El País
- Type: Daily newspaper
- Format: Tabloid
- Owner: El País S.R.L. - Boquerón Multimedia
- Founder: Jaime Antonio "Jimmy" Borda Campero
- Editor-in-chief: Jesús Cantín Visiedo
- Founded: 13 June 1991
- Language: Spanish
- Headquarters: Tarija, Colón 968
- Website: http://elpais.bo

= El País (Tarija) =

Bolivian newspaper

El País is a newspaper published in Tarija, Bolivia, the capital city of the homonymous Bolivian department.

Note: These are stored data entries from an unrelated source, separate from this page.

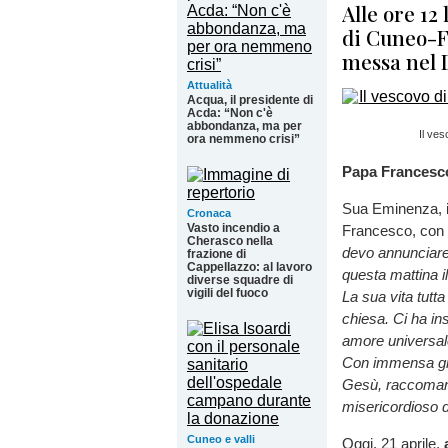
Alle ore 12
di Cuneo-F
messa nel 
Attualità
Acqua, il presidente di
Acda: “Non c'è
abbondanza, ma per
Il ve
ora nemmeno crisi”
Papa Francesco 
Sua Eminenza, il
Cronaca
Vasto incendio a
Francesco, con 
Cherasco nella
devo annunciare 
frazione di
Cappellazzo: al lavoro
questa mattina i
diverse squadre di
vigili del fuoco
La sua vita tutta
chiesa. Ci ha in
amore universale
Con immensa grat
Gesù, raccomand
misericordioso d
Cuneo e valli
Oggi, 21 aprile,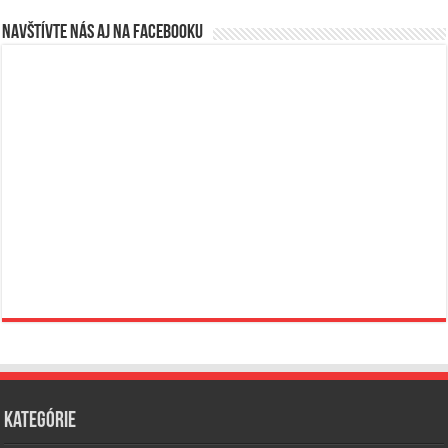
Navštívte nás aj na Facebooku
Kategórie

It is a part of the editorial group Boquerón Multimedia.

== History ==
The newspaper was founded on 13 June 1991 by Jaime Antonio "Jimmy" Borda Campero, a Bolivian professional journalist formed in Universidad de La Plata, Argentina. Fernando del Carpio was his associate, but later transferred actions to René Javier Caso Borda and Gastón Vaca Guzmán Aparicio. El País is a member of Boquerón Multimedia, a group which also owns El País Radio, Plus TLT, a TV channel broadcast through the Bolivian satellite Túpac Katari, and El Nacional and El Bermejeño newspapers, as well as elpaisonline.com news webpage. El País also edits specialized supplements such as "Cántaro", "Campeón", "Crónica", "La Billetera", "La Mano del Moto", "Pura Cepa" and "Te Invito".

== Columnists ==
Among its main collaborators and columnists are Carlos Hugo Molina, Adalid Contreras Baspineiro, Jordán Segovia Gareca, Guillem Martínez, Rodrigo Ayala Bluske, Frei Betto, Fernando G. Torres Gorena, Julio César Centeno, Gary Antonio Rodríguez Álvarez, Mauricio Ríos García, Arnold Hagens and Dorys Méndez. El País newspaper publishes an illustrated yearbook dedicated to the most outstanding events of the year in Bolivia.